- [Task prompt]: Once the line with "dubultu. draudzes.kapi@gmai l.com" is reached, output it and every line after it, exactly, through the end of the records below. Pictures are skipped.

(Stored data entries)
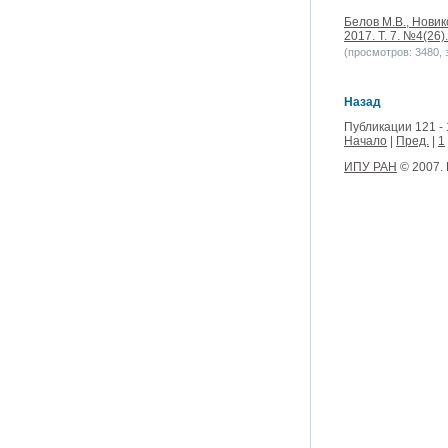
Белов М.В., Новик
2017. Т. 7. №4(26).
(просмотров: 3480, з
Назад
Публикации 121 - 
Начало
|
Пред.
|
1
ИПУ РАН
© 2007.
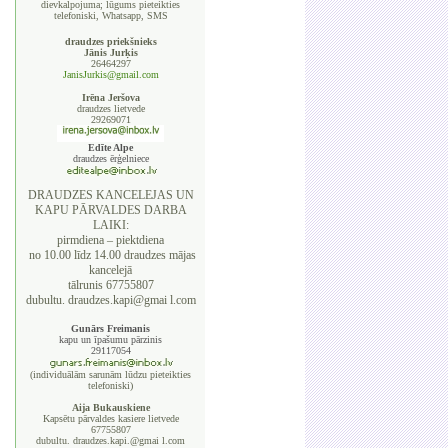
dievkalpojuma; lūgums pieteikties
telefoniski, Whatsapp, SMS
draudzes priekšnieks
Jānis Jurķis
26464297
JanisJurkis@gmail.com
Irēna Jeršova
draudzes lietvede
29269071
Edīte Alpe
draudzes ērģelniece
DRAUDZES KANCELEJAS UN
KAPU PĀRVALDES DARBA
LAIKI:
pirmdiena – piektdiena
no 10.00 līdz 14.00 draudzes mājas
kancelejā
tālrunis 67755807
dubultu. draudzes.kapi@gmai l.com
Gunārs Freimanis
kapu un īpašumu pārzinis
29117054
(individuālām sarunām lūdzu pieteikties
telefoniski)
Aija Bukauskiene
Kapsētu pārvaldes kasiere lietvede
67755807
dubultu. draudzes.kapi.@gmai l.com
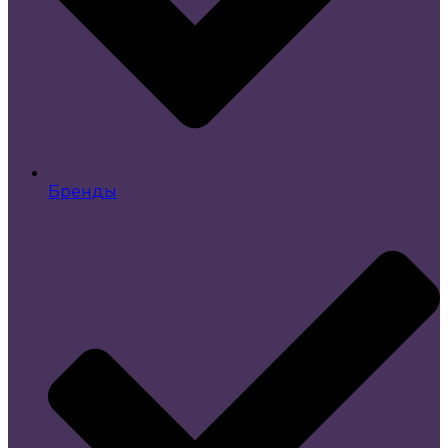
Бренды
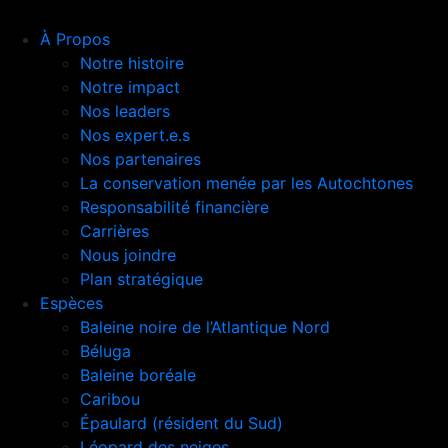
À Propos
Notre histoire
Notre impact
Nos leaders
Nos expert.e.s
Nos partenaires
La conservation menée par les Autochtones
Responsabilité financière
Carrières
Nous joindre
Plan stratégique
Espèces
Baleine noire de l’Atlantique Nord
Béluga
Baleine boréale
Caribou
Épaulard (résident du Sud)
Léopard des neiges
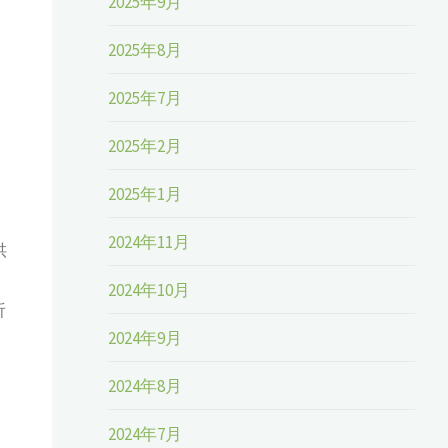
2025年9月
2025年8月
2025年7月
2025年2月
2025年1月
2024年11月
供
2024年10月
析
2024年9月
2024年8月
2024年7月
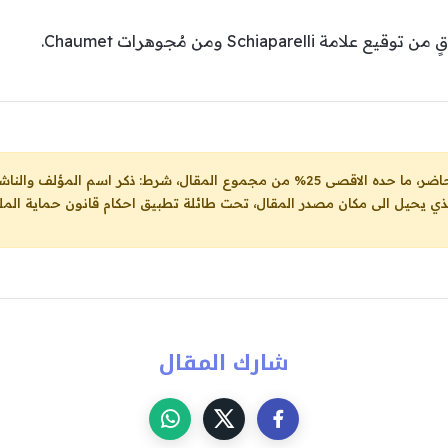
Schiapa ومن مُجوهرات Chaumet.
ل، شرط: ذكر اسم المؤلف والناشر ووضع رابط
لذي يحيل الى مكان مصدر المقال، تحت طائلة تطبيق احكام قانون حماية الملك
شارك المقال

- [Response box]:
dubultu. draudzes.kapi@gmai l.com
Gunārs Freimanis
kapu un īpašumu pārzinis
29117054
(individuālām sarunām lūdzu pieteikties
telefoniski)
Aija Bukauskiene
Kapsētu pārvaldes kasiere lietvede
67755807
dubultu. draudzes.kapi.@gmai l.com
Бренды
À Propos
Notre histoire
Notre impact
Nos leaders
Nos expert.e.s
Nos partenaires
La conservation menée par les Autochtones
Responsabilité financière
Carrières
Nous joindre
Plan stratégique
Espèces
Baleine noire de l’Atlantique Nord
Béluga
Baleine boréale
Caribou
Épaulard (résident du Sud)
Léopard des neiges
2025年9月
2025年8月
2025年7月
2025年2月
2025年1月
2024年11月
供
2024年10月
析
2024年9月
2024年8月
2024年7月
Schiapa ومن مُجوهرات Chaumet.
ل، شرط: ذكر اسم المؤلف والناشر ووضع رابط
لذي يحيل الى مكان مصدر المقال، تحت طائلة تطبيق احكام قانون حماية الملك
شارك المقال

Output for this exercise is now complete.